あんなことがあり、ユウはしばらくソロで活動しようとしていた。
しかしユウの精神面を心配したリリアが、信頼のおけるパーティーを紹介すると言ったのだ。それが、オッド率いる『春風』だ。
おそらくリリアの目には、ユウがショックで自暴自棄になっているようにも見えたのだろう。
だが入ってみて実際、ケールのように大きな野心がなく、それでいて冒険者としてしっかりと地道な活動をする春風は、ユウにとってとても居心地が良かった。
そんなことを考えていると、頭をガシガシと強めに撫でられた。
「今日も討伐数一番はユウか!お前は本当に可愛げがないくらい活躍してくれるなぁ!」
「いてて!ちょっ、オッドさん!」
もちろん、痛覚を無くしているユウに痛みなんてない。ただ無くしていなかったとしても、これには痛みなんて無いのだろう。
ゴツゴツとした厚みのある大きな手に撫でられるのは、アルの抱擁にも似た心地良さがあった。
「やめなさいよ。若い子に絡むオジサンなんて誰も見たくないわ。」
「んだんだ。きっとユウが強くてイケメンだから、オッドが嫉妬してんだべ。」
そう言うのは春風のメンバーである盗賊のカノンさんと重戦士のズーリンさんだ。
カノンさんは赤い髪の気の強そうな顔をした女性、ズーリンさんは目が細く穏やかそうな顔をした黒髪のガッシリとした男性で、こちらを見て困ったような笑みを浮かべている。それにしても・・・
(イケメンだなんて・・・2度目の人生ではじめて言われた・・・!)
ユウの顔は地味だがブサイクではない。
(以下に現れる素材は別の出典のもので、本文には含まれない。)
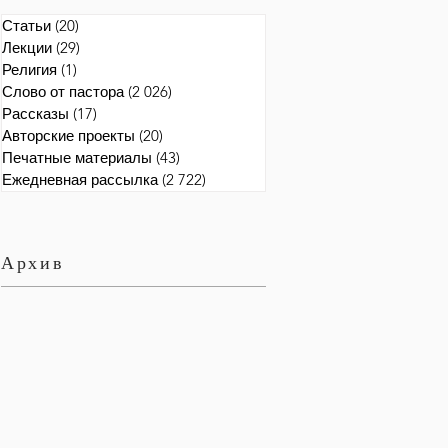
Статьи
(20)
20 постов
Лекции
(29)
29 постов
Религия
(1)
1 пост
Слово от пастора
(2 026)
2 026 постов
Рассказы
(17)
17 постов
Авторские проекты
(20)
20 постов
Печатные материалы
(43)
43 поста
Ежедневная рассылка
(2 722)
2 722 поста
Архив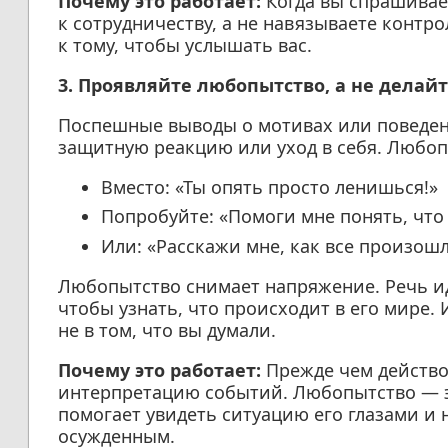
Почему это работает:
Когда вы спрашивае
к сотрудничеству, а не навязываете контр
к тому, чтобы услышать вас.
3. Проявляйте любопытство, а не делай
Поспешные выводы о мотивах или поведен
защитную реакцию или уход в себя. Любоп
Вместо: «Ты опять просто ленишься!»
Попробуйте: «Помоги мне понять, что
Или: «Расскажи мне, как все произошл
Любопытство снимает напряжение. Речь иде
чтобы узнать, что происходит в его мире. 
не в том, что вы думали.
Почему это работает:
Прежде чем действо
интерпретацию событий. Любопытство — эт
помогает увидеть ситуацию его глазами и 
осужденным.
よって、100人に聞けば1人はイケメンだと言うだろう。今回はそれがたまたまズーリンだったのだが、ユウにとっては異性同性関わらずムズムズとした嬉しさがあった。
「あっ!おまえイケメンって言われて喜んでるな〜?」
2人に何かを言い返していたオッドが、ユウのまんざらでもない表情を見てニヤニヤとからかってくる。少しイラッとくるその顔をジト目で見ていると、また別の所から声がかかった。
「ほらほら皆!口だけじゃ無くて手も動かしてね!」
「早く終わらせて帰りましょうよ〜」
弓使いのローランドさんと魔法使いのローラさんが、サボっている皆をやんわりと注意する。2人は金髪で色白、顔も似ている。つまるところ兄妹だ。
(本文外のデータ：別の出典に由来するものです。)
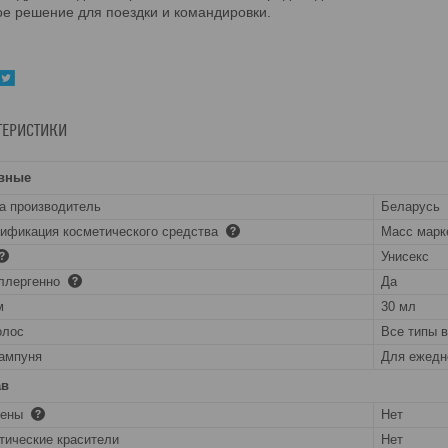
е решение для поездки и командировки.
ТЕРИСТИКИ
вные
а производитель
Беларусь
ификация косметического средства
Масс марк
Унисекс
ллергенно
Да
м
30 мл
олос
Все типы 
ампуня
Для ежедн
ав
бены
Нет
тические красители
Нет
へーい、とオッドが気の抜けた返事をして、全員が作業に戻った。
この春風というパーティは、全員が同じ田舎の村から出てきた幼なじみで構成されているらしい。
他の皆は王都での暮らしで慣れたそうだが、ズーリンさんだけは未だに慣れずに訛りが抜けないのだと。
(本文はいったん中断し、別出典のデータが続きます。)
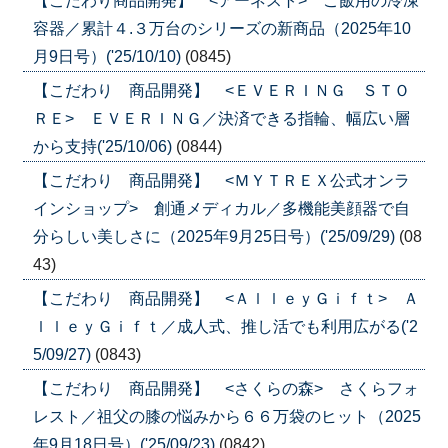
【こだわり商品開発】 <アーネスト> ご飯用の冷凍
容器／累計４.３万台のシリーズの新商品（2025年10
月9日号）('25/10/10)
(0845)
【こだわり 商品開発】 <ＥＶＥＲＩＮＧ ＳＴＯ
ＲＥ> ＥＶＥＲＩＮＧ／決済できる指輪、幅広い層
から支持('25/10/06)
(0844)
【こだわり 商品開発】 <ＭＹＴＲＥＸ公式オンラ
インショップ> 創通メディカル／多機能美顔器で自
分らしい美しさに（2025年9月25日号）('25/09/29)
(08
43)
【こだわり 商品開発】 <ＡｌｌｅｙＧｉｆｔ> Ａ
ｌｌｅｙＧｉｆｔ／成人式、推し活でも利用広がる('2
5/09/27)
(0843)
【こだわり 商品開発】 <さくらの森> さくらフォ
レスト／祖父の膝の悩みから６６万袋のヒット（2025
年9月18日号）('25/09/23)
(0842)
春風は全員が全員を思い合っていることを感じられる良いパーティーだと思う。そして、だからこそユウは自分がここに居るべきではないと考えていた。
彼らはこれで完成されている。歪な形をした自分がいると、何かを不吉なことが起きるのではないか・・・時折そんな意識に苛まれるのだった。
だが、幸せは麻薬だ。この居心地の良さを知ってしまい、ユウは中々ソロに戻る決心が出来ずにいた。
(もう少しだけ。もう少しだけここに・・・)
皆が早く帰りたいと思って作業をする中で、ユウだけがそんなことを考えていたのだった。